Journal Entry

July 28, 2009

:: Infinite Jest ::

One of my projects for the summer, other than working on albums with four different musical groups, is reading Infinite Jest. A couple of local friends convinced me to check it out, and we’re all participating, in various degrees of looseness, in the Infinite Summer project. In my case, this means trying to keep up with the reading schedule and not much else, though I plan to go back and read a lot of stuff from the website after I finish. The book is almost 1100 pages, so reading anything else, including websites about the book, is just taking away too much reading time.

I’m somewhat surprised that I’m enjoying this book. It has some of the superficial features that I tend not to like in literary fiction (difficult-to-read sections of dialogue, pages-long passages with no paragraph breaks), but on the whole I’ve found it really enjoyable. It really demands attention, so it’s not easy to read if there is much in the way of distractions around, but David Foster Wallace doesn’t send you running for your dictionary every three words (or even three pages), and you very rarely get the impression that, for as many words as there are, that he’s wasting words. It’s intense, but it feels, on the whole, right.

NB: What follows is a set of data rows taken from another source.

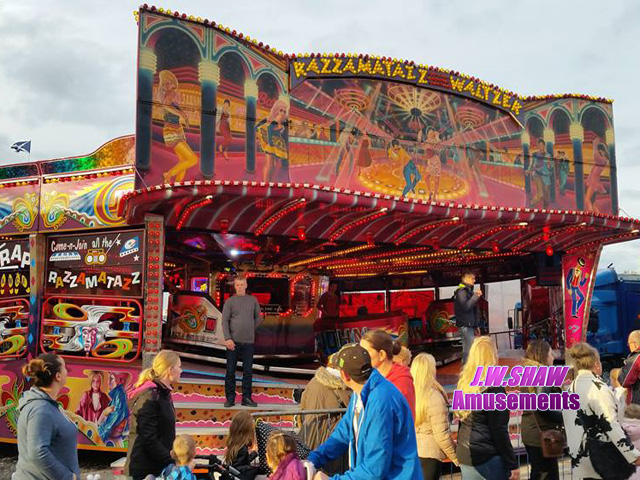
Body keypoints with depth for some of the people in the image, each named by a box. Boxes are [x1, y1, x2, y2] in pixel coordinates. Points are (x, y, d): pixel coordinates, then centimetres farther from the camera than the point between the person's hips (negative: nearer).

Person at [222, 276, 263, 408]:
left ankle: (246, 398, 13)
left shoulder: (253, 300, 8)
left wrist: (251, 330, 10)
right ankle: (230, 398, 10)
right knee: (230, 371, 2)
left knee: (248, 371, 5)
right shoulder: (230, 301, 1)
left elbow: (258, 318, 18)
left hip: (249, 342, 2)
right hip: (233, 341, -2)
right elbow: (225, 321, -4)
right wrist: (227, 338, -12)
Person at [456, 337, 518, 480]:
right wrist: (512, 464, -10)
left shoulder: (465, 384, 6)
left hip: (464, 457, 7)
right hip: (488, 458, -7)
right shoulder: (493, 387, -14)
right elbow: (499, 430, -15)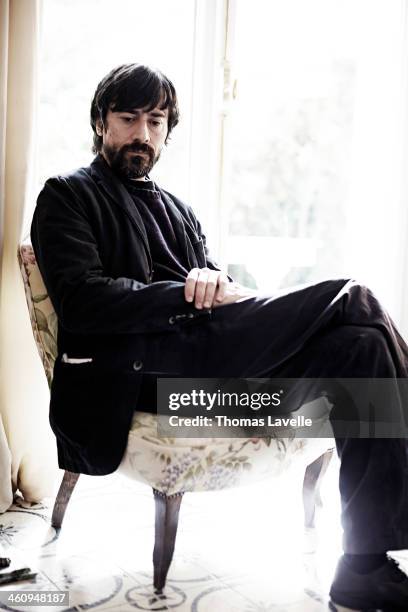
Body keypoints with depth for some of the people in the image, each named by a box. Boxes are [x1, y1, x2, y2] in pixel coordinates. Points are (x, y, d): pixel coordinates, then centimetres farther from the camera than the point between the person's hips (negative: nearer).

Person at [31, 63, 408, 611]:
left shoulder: (179, 210, 31)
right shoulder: (68, 196, 12)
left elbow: (215, 297, 19)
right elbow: (80, 300, -7)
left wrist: (214, 282, -7)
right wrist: (192, 295, -13)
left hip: (210, 357, 7)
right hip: (141, 365, -6)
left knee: (360, 342, -22)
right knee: (351, 299, -21)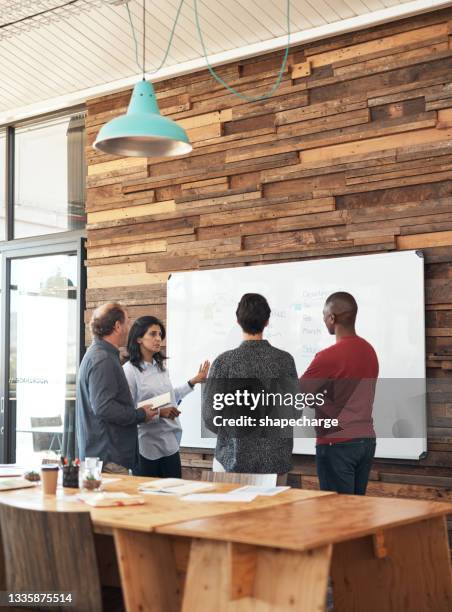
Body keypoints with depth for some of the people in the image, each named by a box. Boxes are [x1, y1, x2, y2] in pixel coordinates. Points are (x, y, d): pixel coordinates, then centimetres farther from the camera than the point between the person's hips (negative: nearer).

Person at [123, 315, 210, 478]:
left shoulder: (161, 366, 12)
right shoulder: (130, 370, -11)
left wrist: (193, 382, 23)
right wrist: (158, 413, -22)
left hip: (170, 444, 7)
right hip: (146, 447, -7)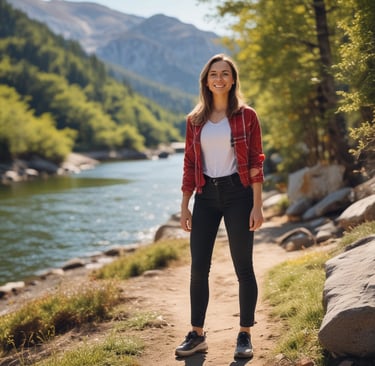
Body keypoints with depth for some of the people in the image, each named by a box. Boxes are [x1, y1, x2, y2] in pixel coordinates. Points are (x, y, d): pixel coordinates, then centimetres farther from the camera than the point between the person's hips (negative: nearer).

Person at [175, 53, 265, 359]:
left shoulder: (246, 116, -1)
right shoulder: (195, 120, 8)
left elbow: (256, 162, -4)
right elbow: (189, 165, 10)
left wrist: (257, 206, -10)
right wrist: (184, 206, 7)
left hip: (238, 194, -3)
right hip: (206, 196, 3)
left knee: (243, 267, 3)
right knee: (198, 268, 3)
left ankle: (245, 336, 14)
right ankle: (197, 335, 14)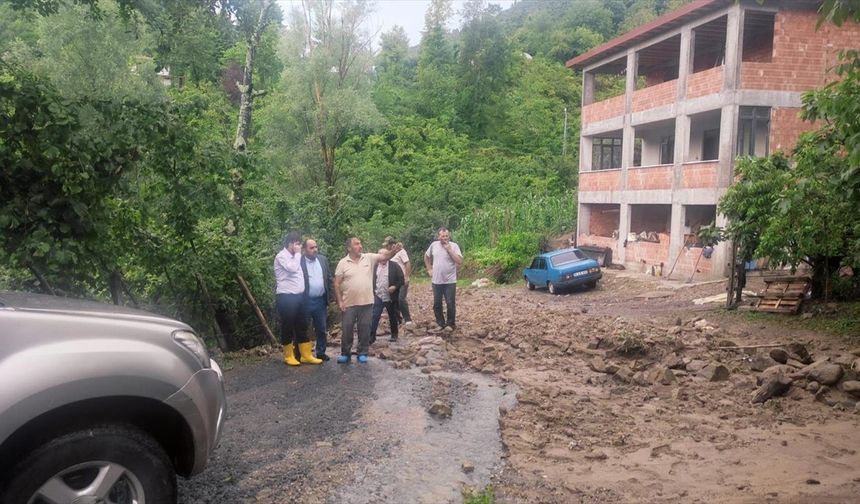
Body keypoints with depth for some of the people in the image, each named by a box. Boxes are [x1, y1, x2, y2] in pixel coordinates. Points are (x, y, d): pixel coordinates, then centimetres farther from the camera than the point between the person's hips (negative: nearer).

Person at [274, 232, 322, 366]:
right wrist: (298, 254, -13)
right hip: (286, 297, -8)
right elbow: (293, 268, -23)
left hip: (298, 296, 8)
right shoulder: (281, 256, -8)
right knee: (287, 328, 2)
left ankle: (306, 355, 16)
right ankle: (288, 356, 14)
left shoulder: (294, 257, 16)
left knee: (302, 326, 10)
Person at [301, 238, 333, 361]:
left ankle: (321, 352, 23)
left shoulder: (323, 259, 8)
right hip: (305, 301, -4)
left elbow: (329, 278, 11)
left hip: (321, 300, 5)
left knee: (322, 329, 12)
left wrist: (330, 295, 7)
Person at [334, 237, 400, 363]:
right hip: (349, 303, -1)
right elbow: (337, 284, -2)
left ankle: (363, 353, 19)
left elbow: (384, 256, -7)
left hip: (366, 302, 1)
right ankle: (345, 353, 20)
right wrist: (339, 301, -8)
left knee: (365, 329, 7)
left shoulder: (369, 258, 2)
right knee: (346, 329, 5)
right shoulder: (343, 263, -2)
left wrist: (394, 251, -28)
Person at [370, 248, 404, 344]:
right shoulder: (375, 266, 7)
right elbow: (372, 279, 12)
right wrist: (373, 291, 2)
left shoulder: (394, 266, -4)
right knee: (374, 316, -7)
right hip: (378, 296, 2)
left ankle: (394, 335, 28)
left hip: (391, 297, -2)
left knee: (393, 317, 11)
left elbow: (401, 279, -6)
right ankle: (371, 336, -4)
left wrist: (395, 286, -19)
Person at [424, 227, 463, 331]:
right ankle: (440, 323, 24)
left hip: (450, 281, -4)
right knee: (437, 304, 10)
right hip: (436, 281, 4)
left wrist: (449, 249, -19)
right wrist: (429, 269, 11)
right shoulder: (433, 245, 3)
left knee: (450, 304, 0)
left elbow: (460, 261, -18)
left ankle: (450, 324, 15)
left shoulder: (454, 246, -8)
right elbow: (426, 256, 20)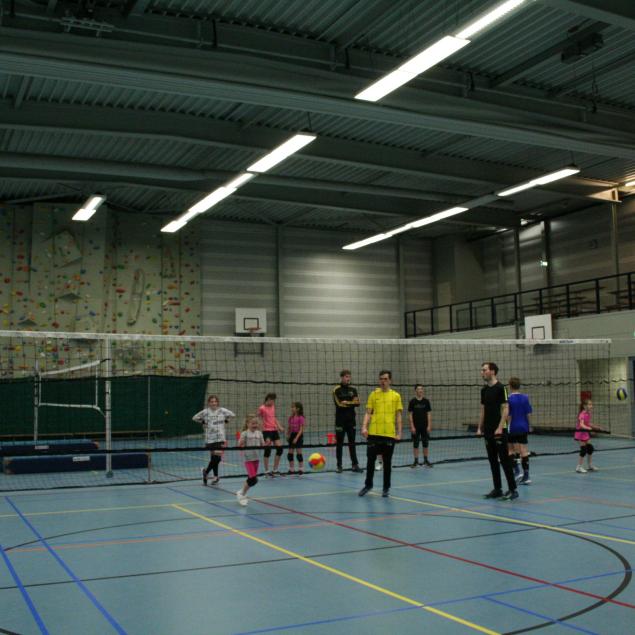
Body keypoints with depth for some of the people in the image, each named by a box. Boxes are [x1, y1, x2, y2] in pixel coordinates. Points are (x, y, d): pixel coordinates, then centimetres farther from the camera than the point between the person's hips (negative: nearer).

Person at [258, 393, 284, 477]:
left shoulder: (273, 407, 10)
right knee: (268, 450, -2)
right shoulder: (262, 408, -10)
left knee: (280, 448, 4)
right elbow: (260, 421, -7)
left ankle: (275, 470, 16)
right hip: (267, 431, -7)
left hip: (274, 430, 7)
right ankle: (266, 471, 10)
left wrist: (279, 426, 9)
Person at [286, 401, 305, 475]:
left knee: (299, 453, -2)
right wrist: (288, 435, 5)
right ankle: (291, 469, 17)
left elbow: (301, 429, -15)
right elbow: (289, 428, 13)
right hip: (292, 435, 6)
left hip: (298, 436, -6)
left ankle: (301, 469, 10)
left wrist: (296, 438, -21)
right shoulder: (291, 418, 6)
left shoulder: (300, 418, -12)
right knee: (290, 453, 6)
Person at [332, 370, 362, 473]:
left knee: (352, 443, 6)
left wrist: (346, 403, -14)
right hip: (340, 420, -3)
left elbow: (357, 403, -3)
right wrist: (351, 403, -9)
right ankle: (339, 465, 9)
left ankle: (355, 464, 9)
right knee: (339, 443, 2)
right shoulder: (336, 390, -4)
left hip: (351, 420, 3)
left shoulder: (353, 389, 7)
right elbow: (339, 404, -15)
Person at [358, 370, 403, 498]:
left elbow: (398, 415, 6)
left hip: (389, 434, 0)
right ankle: (368, 485, 21)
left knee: (387, 462, 6)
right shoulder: (373, 394, 6)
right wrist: (364, 427, -11)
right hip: (374, 433, 0)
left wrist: (399, 432, 0)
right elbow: (368, 413, 4)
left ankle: (386, 487, 19)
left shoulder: (396, 396, 5)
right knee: (370, 459, 3)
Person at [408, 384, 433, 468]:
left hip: (425, 426, 2)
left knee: (425, 444, 6)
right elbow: (410, 415, -2)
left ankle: (426, 460, 15)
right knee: (415, 444, 3)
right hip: (416, 427, -1)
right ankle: (416, 461, 10)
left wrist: (429, 425, -3)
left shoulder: (426, 401, 3)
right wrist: (412, 426, -8)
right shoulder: (412, 401, -2)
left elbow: (429, 414, 4)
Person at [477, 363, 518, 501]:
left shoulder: (500, 388, -9)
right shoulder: (484, 390, 12)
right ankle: (497, 489, 15)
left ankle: (513, 489, -1)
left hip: (499, 431, -7)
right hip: (488, 431, 7)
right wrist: (480, 428, 12)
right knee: (492, 460, 9)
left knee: (504, 460, -6)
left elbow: (505, 409, -12)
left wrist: (500, 427, -19)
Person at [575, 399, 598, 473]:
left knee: (590, 448, 12)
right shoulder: (582, 414, -23)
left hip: (586, 433, 9)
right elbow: (582, 425, -36)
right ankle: (579, 467, 0)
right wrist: (589, 428, -51)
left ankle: (590, 465, 25)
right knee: (584, 450, -9)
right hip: (581, 433, -9)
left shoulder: (588, 414, 3)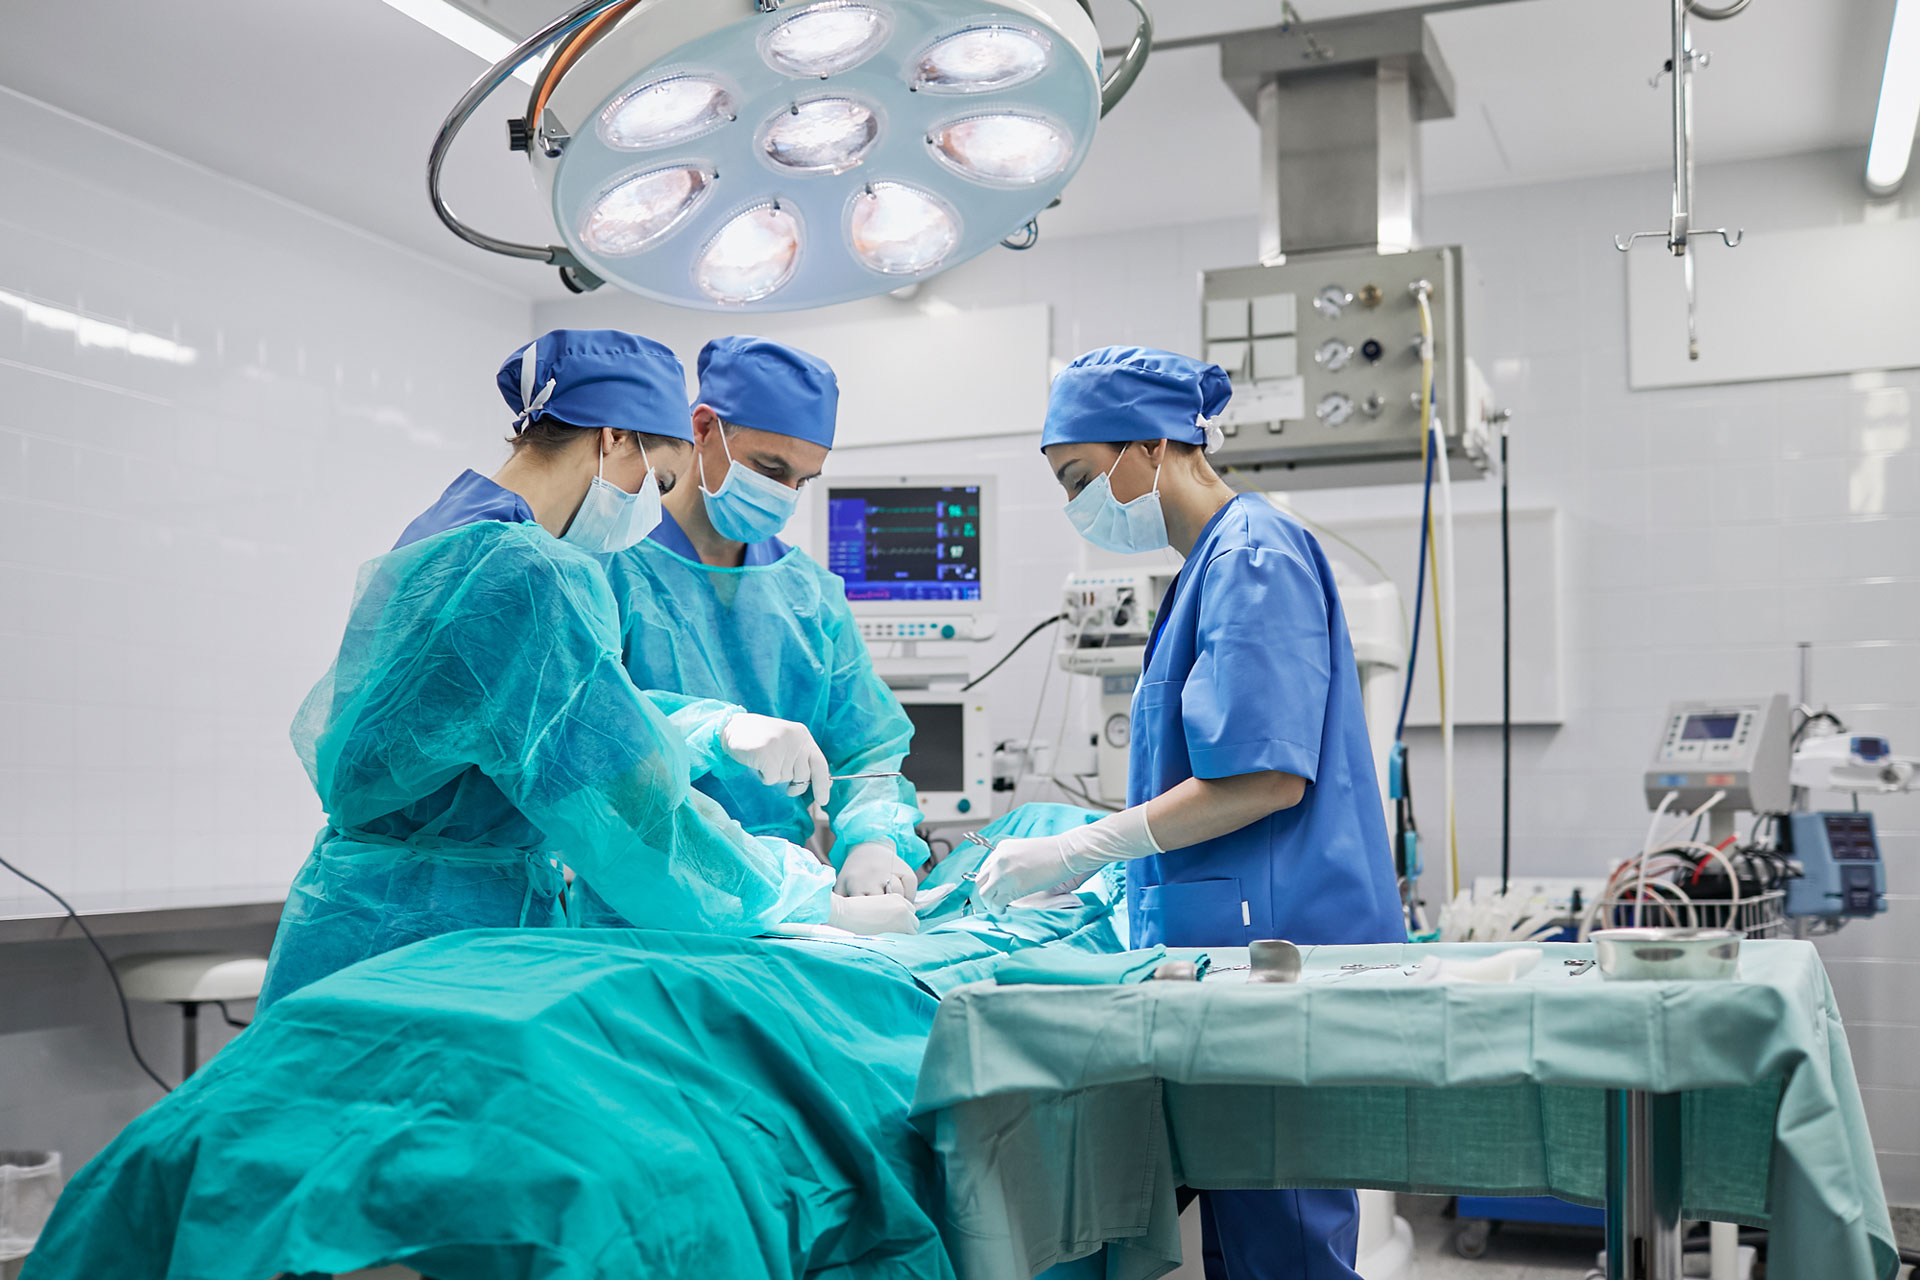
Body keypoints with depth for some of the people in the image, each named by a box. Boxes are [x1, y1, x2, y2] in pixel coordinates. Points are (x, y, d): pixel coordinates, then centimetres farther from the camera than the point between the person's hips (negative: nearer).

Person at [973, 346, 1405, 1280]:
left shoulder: (1253, 556, -10)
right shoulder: (1216, 563, 20)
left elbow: (1269, 777, -19)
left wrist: (1077, 852, -15)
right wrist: (1086, 863, 17)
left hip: (1273, 948, -10)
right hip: (1236, 953, 10)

I hope Infinite Summer sticks around for a while, because the bits that I have checked out (like How To Read Infinite Jest) are helpful, particularly the bit about persevering through the first 200 pages. I didn’t have a lot of trouble with that, because I find DFW did a remarkably good job at hooking me at the beginning, enough that (combined with the book’s vaunted reputation) I was ready to really try to get through it. That said, the first chunk of the book is pretty challenging because there’s so much material to start wrapping your head around. But that said, I also think that the way the new material is unveiled works surprisingly well. There are a lot of narrative threads and characters, but not too many, and he doesn’t go too long before returning to the main ones, so as long as you read consistently, you (or at least I) won’t forget very much.

I’ve managed to get a week or so ahead of schedule, and might even get a little further ahead over the next couple of weeks. We’ll see, but in the meantime, it’s a really big read that I’m enjoying, and will be proud to finish.